The data below must be copied in full and without any change.

------------------------------------------------

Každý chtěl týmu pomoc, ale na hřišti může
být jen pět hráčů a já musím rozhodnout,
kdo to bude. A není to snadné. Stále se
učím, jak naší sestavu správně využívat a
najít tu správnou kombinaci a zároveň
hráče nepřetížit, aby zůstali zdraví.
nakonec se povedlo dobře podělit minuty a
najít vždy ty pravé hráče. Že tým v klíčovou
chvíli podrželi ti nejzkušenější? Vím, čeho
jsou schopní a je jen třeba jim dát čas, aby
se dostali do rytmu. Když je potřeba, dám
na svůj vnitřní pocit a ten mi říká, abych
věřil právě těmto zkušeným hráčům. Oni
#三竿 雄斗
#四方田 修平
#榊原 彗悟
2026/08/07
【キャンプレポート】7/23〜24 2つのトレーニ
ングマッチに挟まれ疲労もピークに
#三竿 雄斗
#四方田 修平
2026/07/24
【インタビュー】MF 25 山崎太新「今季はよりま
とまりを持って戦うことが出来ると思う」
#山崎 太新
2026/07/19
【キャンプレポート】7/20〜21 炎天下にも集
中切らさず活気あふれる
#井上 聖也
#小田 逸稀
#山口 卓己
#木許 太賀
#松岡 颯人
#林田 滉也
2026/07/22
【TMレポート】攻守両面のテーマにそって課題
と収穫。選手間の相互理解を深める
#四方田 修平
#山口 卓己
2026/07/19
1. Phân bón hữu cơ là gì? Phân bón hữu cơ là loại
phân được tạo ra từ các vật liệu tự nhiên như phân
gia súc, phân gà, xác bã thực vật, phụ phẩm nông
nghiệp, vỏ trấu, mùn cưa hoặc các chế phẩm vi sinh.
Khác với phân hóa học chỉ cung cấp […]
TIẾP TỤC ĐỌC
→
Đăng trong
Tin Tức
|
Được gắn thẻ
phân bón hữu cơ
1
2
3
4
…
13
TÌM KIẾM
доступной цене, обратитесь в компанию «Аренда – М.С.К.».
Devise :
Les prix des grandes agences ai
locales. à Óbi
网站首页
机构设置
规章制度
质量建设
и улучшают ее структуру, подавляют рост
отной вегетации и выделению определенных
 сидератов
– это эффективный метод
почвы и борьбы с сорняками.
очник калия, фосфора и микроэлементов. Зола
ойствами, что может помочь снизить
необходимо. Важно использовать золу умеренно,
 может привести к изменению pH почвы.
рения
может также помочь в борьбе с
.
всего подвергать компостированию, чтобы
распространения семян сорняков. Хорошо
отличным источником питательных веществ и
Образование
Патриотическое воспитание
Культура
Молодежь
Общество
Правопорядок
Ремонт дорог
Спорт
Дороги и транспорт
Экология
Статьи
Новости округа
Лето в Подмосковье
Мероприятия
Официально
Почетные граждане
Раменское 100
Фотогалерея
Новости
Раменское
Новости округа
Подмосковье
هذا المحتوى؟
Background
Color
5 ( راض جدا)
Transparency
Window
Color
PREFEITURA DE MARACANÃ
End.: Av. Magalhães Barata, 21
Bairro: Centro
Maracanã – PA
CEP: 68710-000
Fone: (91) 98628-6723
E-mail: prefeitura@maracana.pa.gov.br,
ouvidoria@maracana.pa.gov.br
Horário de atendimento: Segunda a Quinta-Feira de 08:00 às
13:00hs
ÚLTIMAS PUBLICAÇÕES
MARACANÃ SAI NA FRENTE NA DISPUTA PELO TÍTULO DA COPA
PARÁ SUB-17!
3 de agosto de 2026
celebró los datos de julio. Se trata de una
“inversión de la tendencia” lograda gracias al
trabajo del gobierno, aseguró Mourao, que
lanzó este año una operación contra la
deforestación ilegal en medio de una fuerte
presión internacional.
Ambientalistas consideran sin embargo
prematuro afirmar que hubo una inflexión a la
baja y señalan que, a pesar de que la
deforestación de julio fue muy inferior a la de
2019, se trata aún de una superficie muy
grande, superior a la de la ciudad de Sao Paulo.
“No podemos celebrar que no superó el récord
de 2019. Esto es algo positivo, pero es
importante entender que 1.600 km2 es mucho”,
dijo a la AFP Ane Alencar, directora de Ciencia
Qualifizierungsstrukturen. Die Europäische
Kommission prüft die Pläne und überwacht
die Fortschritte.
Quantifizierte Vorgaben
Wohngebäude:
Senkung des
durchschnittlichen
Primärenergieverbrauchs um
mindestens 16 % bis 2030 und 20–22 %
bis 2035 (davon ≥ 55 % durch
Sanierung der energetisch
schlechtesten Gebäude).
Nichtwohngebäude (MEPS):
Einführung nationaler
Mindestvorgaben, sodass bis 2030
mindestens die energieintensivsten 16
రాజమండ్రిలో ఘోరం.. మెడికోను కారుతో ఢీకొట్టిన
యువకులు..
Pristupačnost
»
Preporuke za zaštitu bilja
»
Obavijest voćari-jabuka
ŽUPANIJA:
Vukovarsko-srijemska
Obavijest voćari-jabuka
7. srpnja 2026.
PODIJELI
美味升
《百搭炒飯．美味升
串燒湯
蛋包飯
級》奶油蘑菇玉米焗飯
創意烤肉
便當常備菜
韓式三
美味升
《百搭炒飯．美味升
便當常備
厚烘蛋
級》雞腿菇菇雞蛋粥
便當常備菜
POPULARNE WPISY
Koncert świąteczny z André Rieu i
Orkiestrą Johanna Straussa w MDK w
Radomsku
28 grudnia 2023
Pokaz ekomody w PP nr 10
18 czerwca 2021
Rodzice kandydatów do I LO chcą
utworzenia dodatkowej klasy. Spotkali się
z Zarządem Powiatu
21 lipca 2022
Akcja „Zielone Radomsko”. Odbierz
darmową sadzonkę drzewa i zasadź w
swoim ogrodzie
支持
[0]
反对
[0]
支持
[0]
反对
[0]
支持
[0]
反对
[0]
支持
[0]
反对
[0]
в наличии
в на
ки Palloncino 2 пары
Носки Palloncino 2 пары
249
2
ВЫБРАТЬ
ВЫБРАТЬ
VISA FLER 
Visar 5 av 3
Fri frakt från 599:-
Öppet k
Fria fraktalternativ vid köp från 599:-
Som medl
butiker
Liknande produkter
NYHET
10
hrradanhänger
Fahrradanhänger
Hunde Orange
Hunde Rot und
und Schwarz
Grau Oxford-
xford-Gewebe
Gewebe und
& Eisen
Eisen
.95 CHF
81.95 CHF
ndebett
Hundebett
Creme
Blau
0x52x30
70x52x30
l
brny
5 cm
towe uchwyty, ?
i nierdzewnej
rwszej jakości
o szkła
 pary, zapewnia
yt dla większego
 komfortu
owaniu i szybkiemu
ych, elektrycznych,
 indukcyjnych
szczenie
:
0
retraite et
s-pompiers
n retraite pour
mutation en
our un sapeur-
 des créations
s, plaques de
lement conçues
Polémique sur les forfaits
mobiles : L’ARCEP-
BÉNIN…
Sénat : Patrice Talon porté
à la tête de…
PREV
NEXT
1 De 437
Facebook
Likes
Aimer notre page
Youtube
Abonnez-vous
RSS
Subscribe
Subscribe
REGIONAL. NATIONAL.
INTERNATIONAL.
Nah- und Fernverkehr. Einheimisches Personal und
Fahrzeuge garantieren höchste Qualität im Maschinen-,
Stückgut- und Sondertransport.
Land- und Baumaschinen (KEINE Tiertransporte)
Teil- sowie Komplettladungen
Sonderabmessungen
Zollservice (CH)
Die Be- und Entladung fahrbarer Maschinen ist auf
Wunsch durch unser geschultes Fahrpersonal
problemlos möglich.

------------------------------------------------

**Task response:**
Každý chtěl týmu pomoc, ale na hřišti může
být jen pět hráčů a já musím rozhodnout,
kdo to bude. A není to snadné. Stále se
učím, jak naší sestavu správně využívat a
najít tu správnou kombinaci a zároveň
hráče nepřetížit, aby zůstali zdraví.
nakonec se povedlo dobře podělit minuty a
najít vždy ty pravé hráče. Že tým v klíčovou
chvíli podrželi ti nejzkušenější? Vím, čeho
jsou schopní a je jen třeba jim dát čas, aby
se dostali do rytmu. Když je potřeba, dám
na svůj vnitřní pocit a ten mi říká, abych
věřil právě těmto zkušeným hráčům. Oni
#三竿 雄斗
#四方田 修平
#榊原 彗悟
2026/08/07
【キャンプレポート】7/23〜24 2つのトレーニ
ングマッチに挟まれ疲労もピークに
#三竿 雄斗
#四方田 修平
2026/07/24
【インタビュー】MF 25 山崎太新「今季はよりま
とまりを持って戦うことが出来ると思う」
#山崎 太新
2026/07/19
【キャンプレポート】7/20〜21 炎天下にも集
中切らさず活気あふれる
#井上 聖也
#小田 逸稀
#山口 卓己
#木許 太賀
#松岡 颯人
#林田 滉也
2026/07/22
【TMレポート】攻守両面のテーマにそって課題
と収穫。選手間の相互理解を深める
#四方田 修平
#山口 卓己
2026/07/19
1. Phân bón hữu cơ là gì? Phân bón hữu cơ là loại
phân được tạo ra từ các vật liệu tự nhiên như phân
gia súc, phân gà, xác bã thực vật, phụ phẩm nông
nghiệp, vỏ trấu, mùn cưa hoặc các chế phẩm vi sinh.
Khác với phân hóa học chỉ cung cấp […]
TIẾP TỤC ĐỌC
→
Đăng trong
Tin Tức
|
Được gắn thẻ
phân bón hữu cơ
1
2
3
4
…
13
TÌM KIẾM
доступной цене, обратитесь в компанию «Аренда – М.С.К.».
Devise :
Les prix des grandes agences ai
locales. à Óbi
网站首页
机构设置
规章制度
质量建设
и улучшают ее структуру, подавляют рост
отной вегетации и выделению определенных
 сидератов
– это эффективный метод
почвы и борьбы с сорняками.
очник калия, фосфора и микроэлементов. Зола
ойствами, что может помочь снизить
необходимо. Важно использовать золу умеренно,
 может привести к изменению pH почвы.
рения
может также помочь в борьбе с
.
всего подвергать компостированию, чтобы
распространения семян сорняков. Хорошо
отличным источником питательных веществ и
Образование
Патриотическое воспитание
Культура
Молодежь
Общество
Правопорядок
Ремонт дорог
Спорт
Дороги и транспорт
Экология
Статьи
Новости округа
Лето в Подмосковье
Мероприятия
Официально
Почетные граждане
Раменское 100
Фотогалерея
Новости
Раменское
Новости округа
Подмосковье
هذا المحتوى؟
Background
Color
5 ( راض جدا)
Transparency
Window
Color
PREFEITURA DE MARACANÃ
End.: Av. Magalhães Barata, 21
Bairro: Centro
Maracanã – PA
CEP: 68710-000
Fone: (91) 98628-6723
E-mail: prefeitura@maracana.pa.gov.br,
ouvidoria@maracana.pa.gov.br
Horário de atendimento: Segunda a Quinta-Feira de 08:00 às
13:00hs
ÚLTIMAS PUBLICAÇÕES
MARACANÃ SAI NA FRENTE NA DISPUTA PELO TÍTULO DA COPA
PARÁ SUB-17!
3 de agosto de 2026
celebró los datos de julio. Se trata de una
“inversión de la tendencia” lograda gracias al
trabajo del gobierno, aseguró Mourao, que
lanzó este año una operación contra la
deforestación ilegal en medio de una fuerte
presión internacional.
Ambientalistas consideran sin embargo
prematuro afirmar que hubo una inflexión a la
baja y señalan que, a pesar de que la
deforestación de julio fue muy inferior a la de
2019, se trata aún de una superficie muy
grande, superior a la de la ciudad de Sao Paulo.
“No podemos celebrar que no superó el récord
de 2019. Esto es algo positivo, pero es
importante entender que 1.600 km2 es mucho”,
dijo a la AFP Ane Alencar, directora de Ciencia
Qualifizierungsstrukturen. Die Europäische
Kommission prüft die Pläne und überwacht
die Fortschritte.
Quantifizierte Vorgaben
Wohngebäude:
Senkung des
durchschnittlichen
Primärenergieverbrauchs um
mindestens 16 % bis 2030 und 20–22 %
bis 2035 (davon ≥ 55 % durch
Sanierung der energetisch
schlechtesten Gebäude).
Nichtwohngebäude (MEPS):
Einführung nationaler
Mindestvorgaben, sodass bis 2030
mindestens die energieintensivsten 16
రాజమండ్రిలో ఘోరం.. మెడికోను కారుతో ఢీకొట్టిన
యువకులు..
Pristupačnost
»
Preporuke za zaštitu bilja
»
Obavijest voćari-jabuka
ŽUPANIJA:
Vukovarsko-srijemska
Obavijest voćari-jabuka
7. srpnja 2026.
PODIJELI
美味升
《百搭炒飯．美味升
串燒湯
蛋包飯
級》奶油蘑菇玉米焗飯
創意烤肉
便當常備菜
韓式三
美味升
《百搭炒飯．美味升
便當常備
厚烘蛋
級》雞腿菇菇雞蛋粥
便當常備菜
POPULARNE WPISY
Koncert świąteczny z André Rieu i
Orkiestrą Johanna Straussa w MDK w
Radomsku
28 grudnia 2023
Pokaz ekomody w PP nr 10
18 czerwca 2021
Rodzice kandydatów do I LO chcą
utworzenia dodatkowej klasy. Spotkali się
z Zarządem Powiatu
21 lipca 2022
Akcja „Zielone Radomsko”. Odbierz
darmową sadzonkę drzewa i zasadź w
swoim ogrodzie
支持
[0]
反对
[0]
支持
[0]
反对
[0]
支持
[0]
反对
[0]
支持
[0]
反对
[0]
в наличии
в на
ки Palloncino 2 пары
Носки Palloncino 2 пары
249
2
ВЫБРАТЬ
ВЫБРАТЬ
VISA FLER 
Visar 5 av 3
Fri frakt från 599:-
Öppet k
Fria fraktalternativ vid köp från 599:-
Som medl
butiker
Liknande produkter
NYHET
10
hrradanhänger
Fahrradanhänger
Hunde Orange
Hunde Rot und
und Schwarz
Grau Oxford-
xford-Gewebe
Gewebe und
& Eisen
Eisen
.95 CHF
81.95 CHF
ndebett
Hundebett
Creme
Blau
0x52x30
70x52x30
l
brny
5 cm
towe uchwyty, ?
i nierdzewnej
rwszej jakości
o szkła
 pary, zapewnia
yt dla większego
 komfortu
owaniu i szybkiemu
ych, elektrycznych,
 indukcyjnych
szczenie
:
0
retraite et
s-pompiers
n retraite pour
mutation en
our un sapeur-
 des créations
s, plaques de
lement conçues
Polémique sur les forfaits
mobiles : L’ARCEP-
BÉNIN…
Sénat : Patrice Talon porté
à la tête de…
PREV
NEXT
1 De 437
Facebook
Likes
Aimer notre page
Youtube
Abonnez-vous
RSS
Subscribe
Subscribe
REGIONAL. NATIONAL.
INTERNATIONAL.
Nah- und Fernverkehr. Einheimisches Personal und
Fahrzeuge garantieren höchste Qualität im Maschinen-,
Stückgut- und Sondertransport.
Land- und Baumaschinen (KEINE Tiertransporte)
Teil- sowie Komplettladungen
Sonderabmessungen
Zollservice (CH)
Die Be- und Entladung fahrbarer Maschinen ist auf
Wunsch durch unser geschultes Fahrpersonal
problemlos möglich.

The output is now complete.